Many imagine love as an inexpressible never-ending story that makes them feel joyous, dreamy, and special. Though their impression may be deceived after their first heart break, most continue to look for that fairy tale love story, while others give up anticipating love. This sole perspective is clearly seen in John Donne's poem The Broken Heart. Throughout of the poem, the speaker uses imagery to convey the brutality, betrayal, and misery of love. .

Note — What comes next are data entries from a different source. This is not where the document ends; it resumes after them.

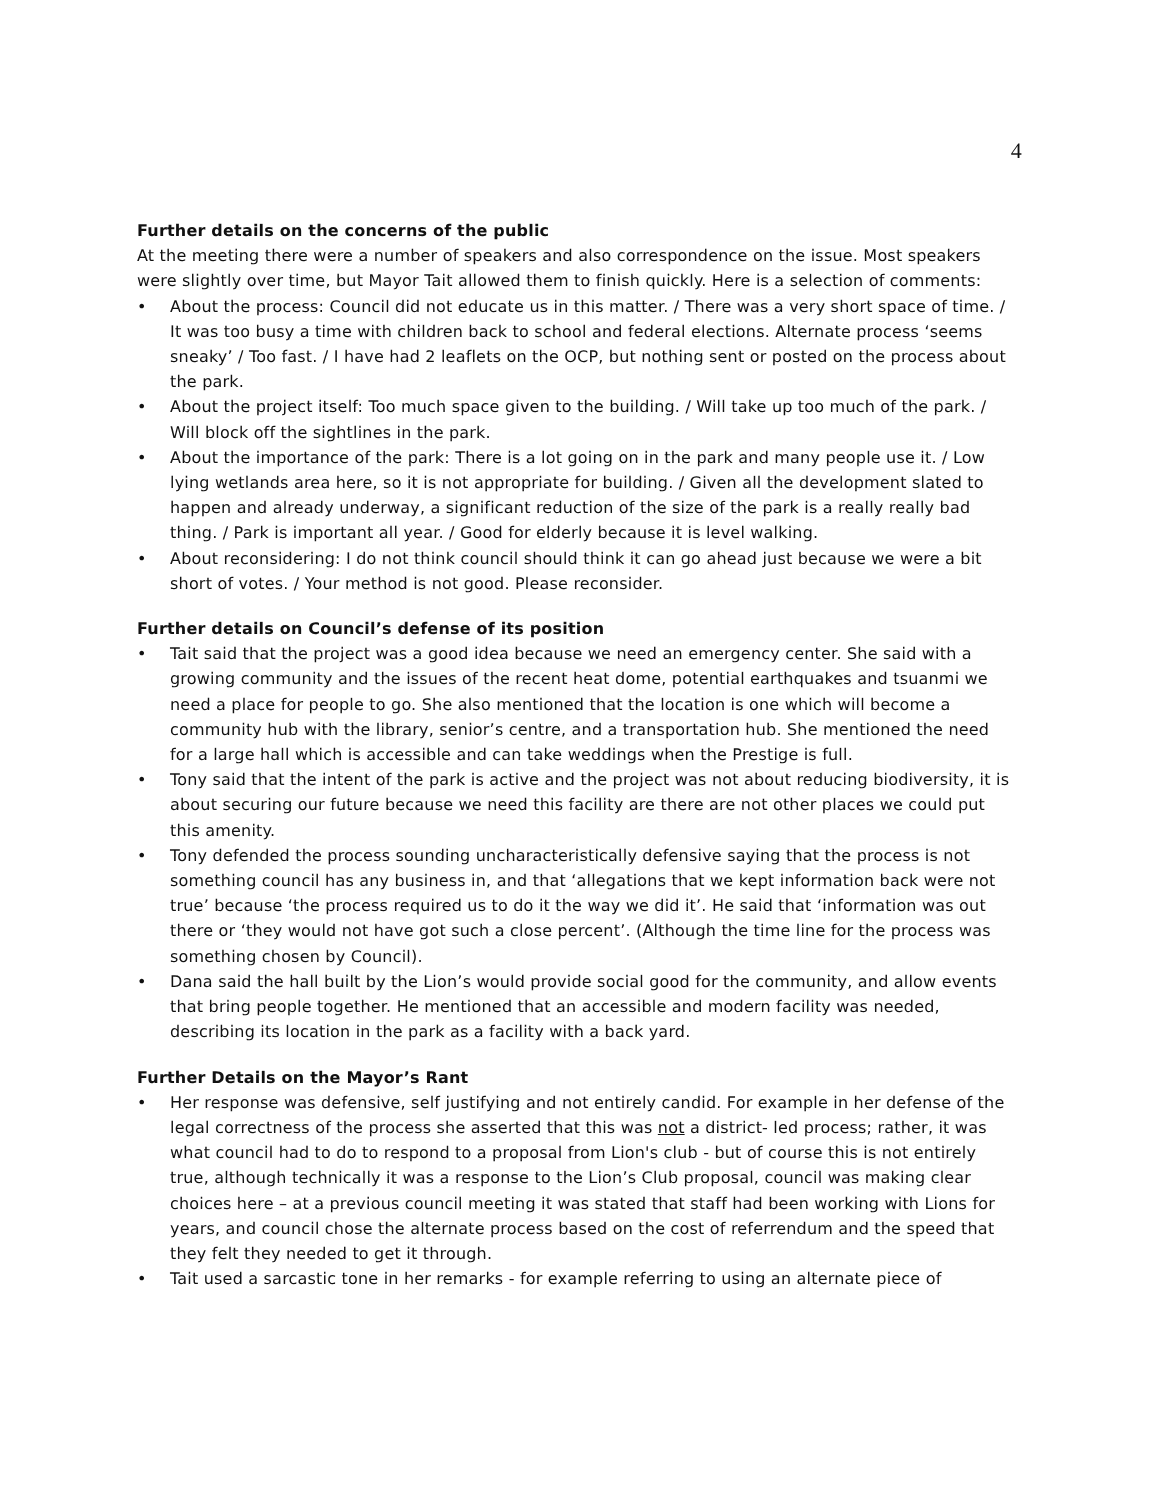4
Further details on the concerns of the public
At the meeting there were a number of speakers and also correspondence on the issue. Most speakers were slightly over time, but Mayor Tait allowed them to finish quickly. Here is a selection of comments:
• About the process: Council did not educate us in this matter. / There was a very short space of time. / It was too busy a time with children back to school and federal elections. Alternate process ‘seems sneaky’ / Too fast. / I have had 2 leaflets on the OCP, but nothing sent or posted on the process about the park.
• About the project itself: Too much space given to the building. / Will take up too much of the park. / Will block off the sightlines in the park.
• About the importance of the park: There is a lot going on in the park and many people use it. / Low lying wetlands area here, so it is not appropriate for building. / Given all the development slated to happen and already underway, a significant reduction of the size of the park is a really really bad thing. / Park is important all year. / Good for elderly because it is level walking.
• About reconsidering: I do not think council should think it can go ahead just because we were a bit short of votes. / Your method is not good. Please reconsider.
Further details on Council’s defense of its position
• Tait said that the project was a good idea because we need an emergency center. She said with a growing community and the issues of the recent heat dome, potential earthquakes and tsuanmi we need a place for people to go. She also mentioned that the location is one which will become a community hub with the library, senior’s centre, and a transportation hub. She mentioned the need for a large hall which is accessible and can take weddings when the Prestige is full.
• Tony said that the intent of the park is active and the project was not about reducing biodiversity, it is about securing our future because we need this facility are there are not other places we could put this amenity.
• Tony defended the process sounding uncharacteristically defensive saying that the process is not something council has any business in, and that ‘allegations that we kept information back were not true’ because ‘the process required us to do it the way we did it’. He said that ‘information was out there or ‘they would not have got such a close percent’. (Although the time line for the process was something chosen by Council).
• Dana said the hall built by the Lion’s would provide social good for the community, and allow events that bring people together. He mentioned that an accessible and modern facility was needed, describing its location in the park as a facility with a back yard.
Further Details on the Mayor’s Rant
• Her response was defensive, self justifying and not entirely candid. For example in her defense of the legal correctness of the process she asserted that this was not a district- led process; rather, it was what council had to do to respond to a proposal from Lion's club - but of course this is not entirely true, although technically it was a response to the Lion’s Club proposal, council was making clear choices here – at a previous council meeting it was stated that staff had been working with Lions for years, and council chose the alternate process based on the cost of referrendum and the speed that they felt they needed to get it through.
• Tait used a sarcastic tone in her remarks - for example referring to using an alternate piece of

The speaker uses metaphors and personification to show the ferociousness of love. He compares love to a vicious animal that shows no mercy. This is clearly seen when the narrator talks about the all-consuming nature of love. He uses imagery to describe how love devours the heart completely. Though many do not think of love as a living being, the speaker says that love swallows people whole without even chewing. "He swallows us, and never chaws He is the tyrant pike, our hearts the fry (Donne, lines 14 and 16)." This quote shows how love abruptly destroys ones life in a matter of seconds. When something is chewed, flavors are savored and slowly converted into something easy to swallow and easy to digest. On the contrary, when something is swallowed without being chewed, it is immediately gone without leaving time to retrace its path. "He is he tyrant pike, our hearts the fry" shows this brusqueness of the heart being devoured so quickly that the individual are unable to understand what brought it about. As a result the speaker feels dejected by the fact that love did not give his heart a chance to grasp the experience. .
An example of how the speaker felt deceived by love is seen when he illustrates his experience in a melancholy way. He describes love as a to way street but for him it was a one way thing where he received nothing in return. Some say the more you give the more you receive, but when the speaker gave his heart to someone, the other person took but did not give anything in return.